Lots of formatting improvements were made to the report:
- The quality distribution plot now use Matplotlib’s RdBu colormap. Like the old colormap, it goes from red to blue via white, but is much clearer visually.
- Tables now have zebra-style coloring and mouse-over coloring to clearly distinguish rows.
- The base content plot now uses a green and blue color scheme for GC and AT bases respectively. Previously it was red and blue.
- Sans-serif fonts used throughout the report.
- Explanation paragraphs are now in a smaller font and italic to visually distuingish them from data generated specifically for the sequencing file.
- Plots are now rendered in sans-serif rather than monospace fonts.
- Minor formatting, spelling and style issues were fixed.
The programs CLI help messages have been improved by clearer phrasing, better metavar names and consistent punctuation.
The reverse complement of the canonical sequence is included in the overrepresented sequences table.
Make the number of threads configurable on the command line.
Fix build errors on windows

version 0.1.0 

In order to get overrepresented sequences across the entire read, reads are cut into fragments of 31 bp which are stored and counted. If the fragment store is full, only already stored sequences are counted. One in eight reads is processed this way.
Add fingerprint-based deduplication estimation based on a technique used in filesystem deduplication estimation.
Add a BAM parser to allow reading dorado produced unaligned BAM as well as already aligned BAM files.

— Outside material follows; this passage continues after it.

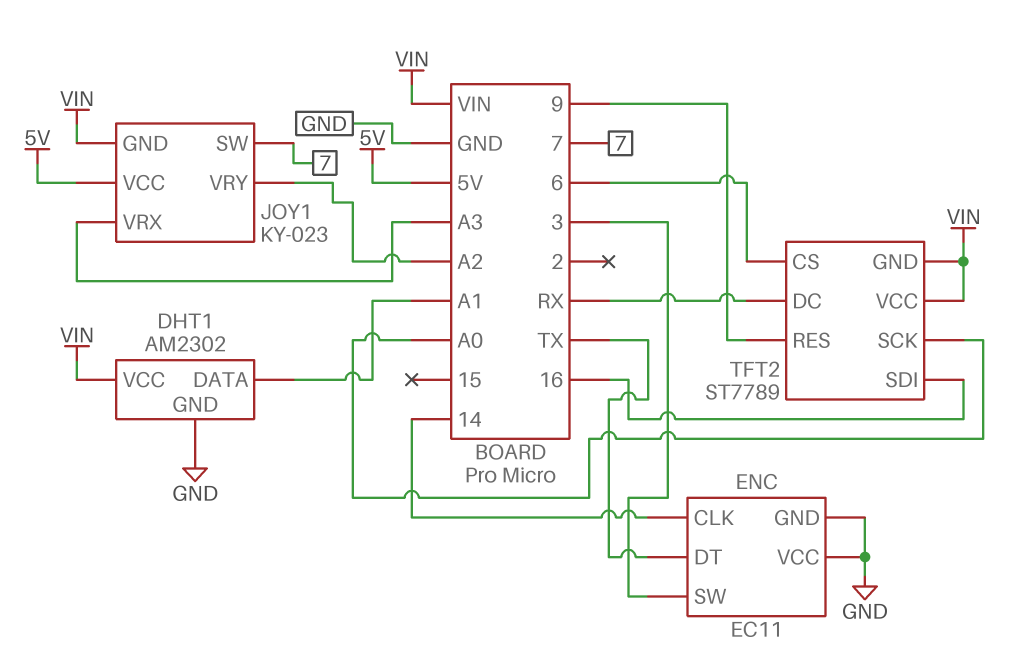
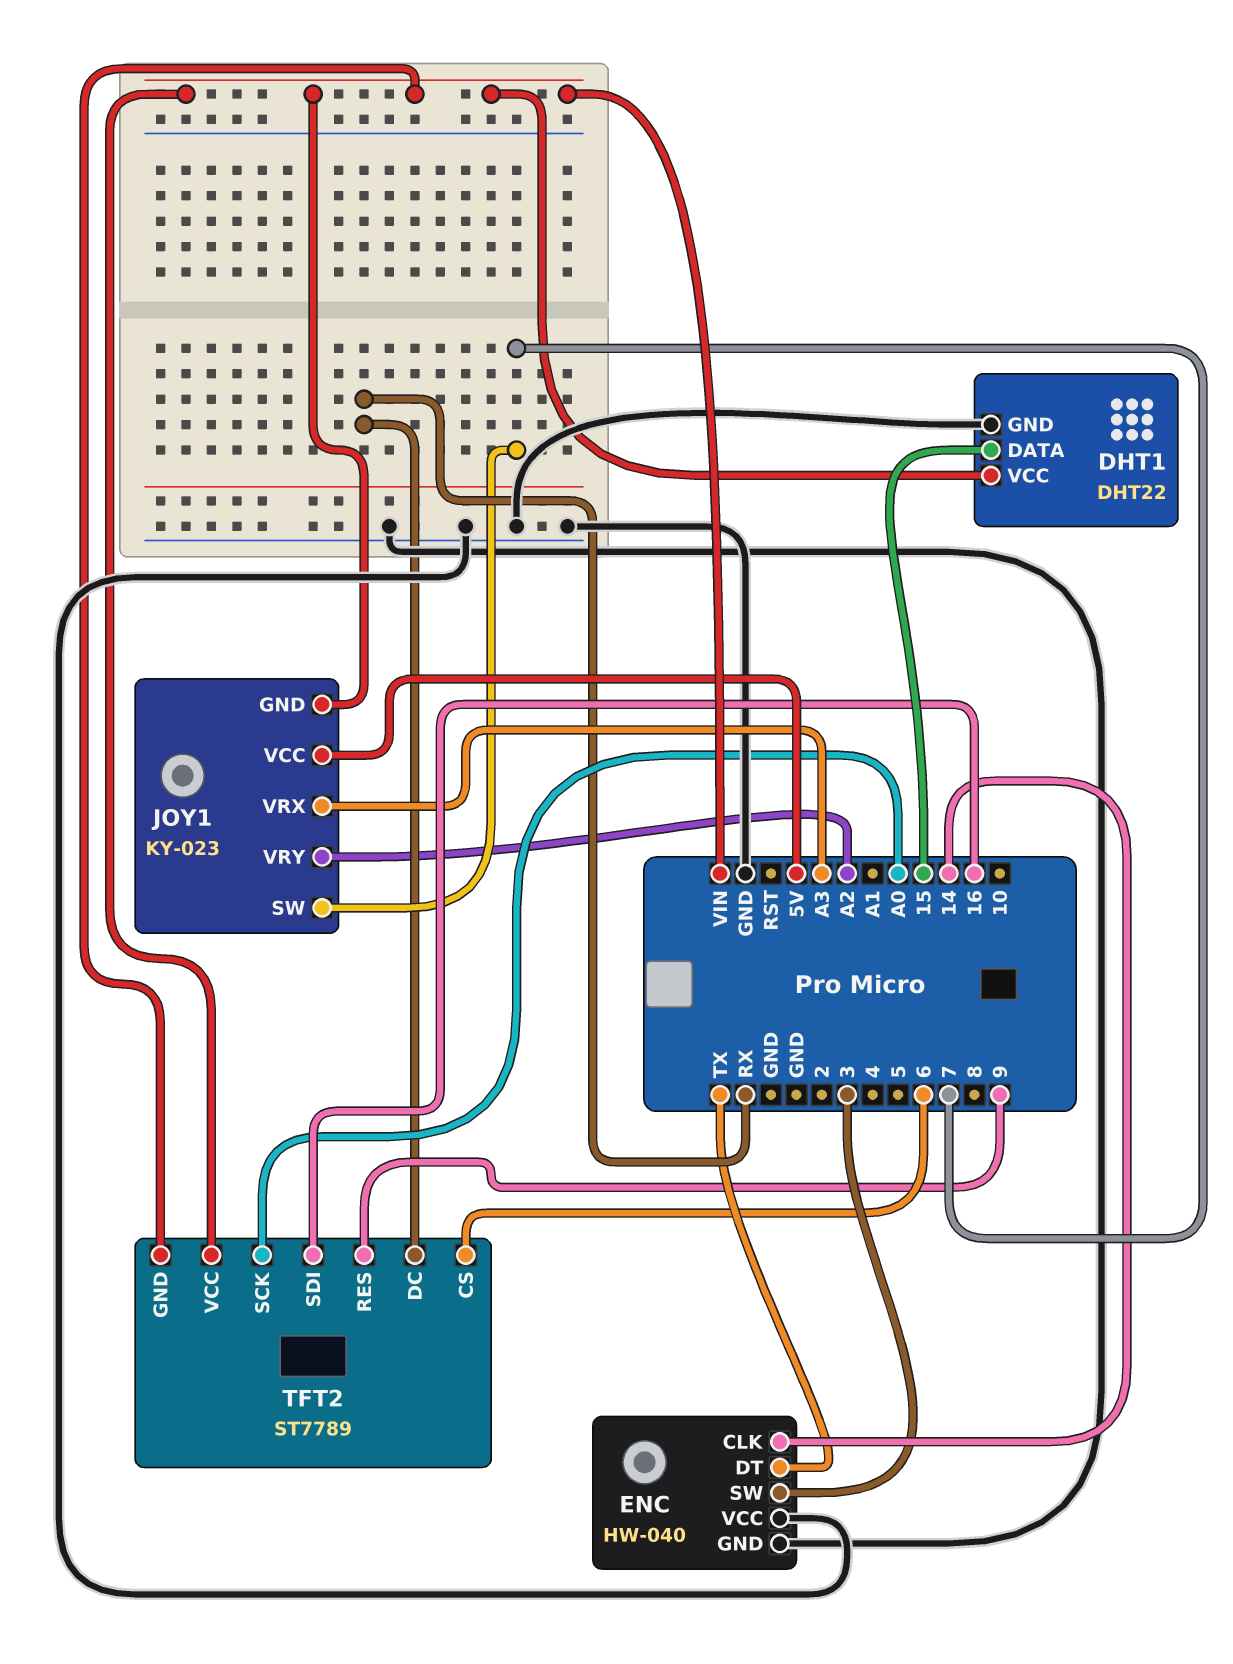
DHT1: AM2302 -> DHT22
DHT1 pin DATA: A1 -> 15
ENC: EC11 -> HW-040

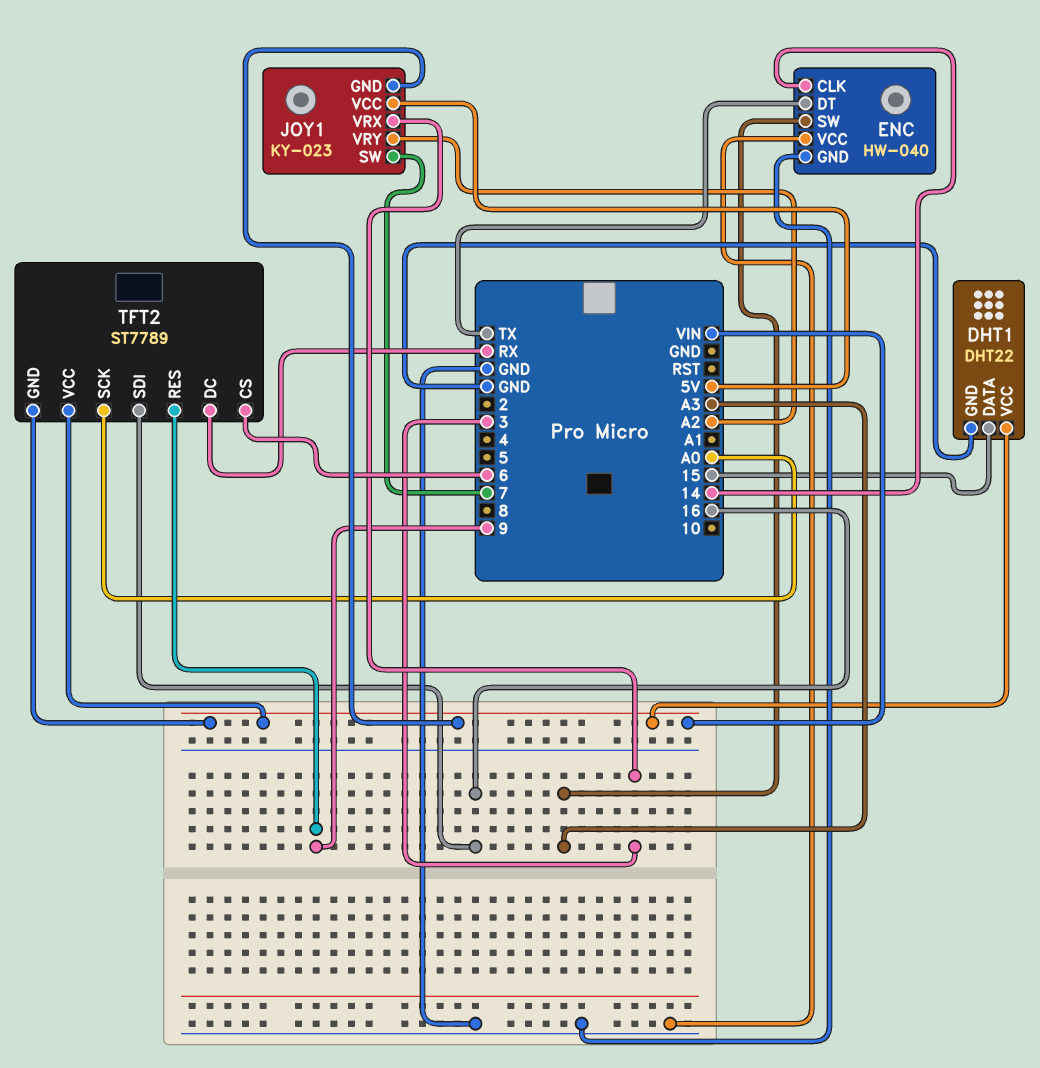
ENC pin SW: 3 -> A3
JOY1 pin VRX: A3 -> 3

Guess sequencing technology from the file header, so only appropriate adapters can be loaded in the adapter searcher. This improves speed.
Make an assortment of nanopore adapter probes that make it possible to distuinghish between nannopore adapters despite the nanopore adapters having a lot of shared subsequences.
Add a module to retrieve nanopore specific information from the header.
Classify overrepresented sequences by using NCBI’s UniVec database and an assortment of nanopore adapters, ligation kits and primers.
Estimate duplication fractions based on counted unique sequences.
Add a JSON report
Add a progressbar powered by tqdm.
Implement a custom parser based on memchr for finding newlines.
Count overrepresented sequences using a hash table implemented in C.
Add a per tile sequence quality module.
Count adapters using a fast shift-AND algorithm.
Create diverse graphs using pygal based on the count matrix.
Implement base module using an optimised count matrix.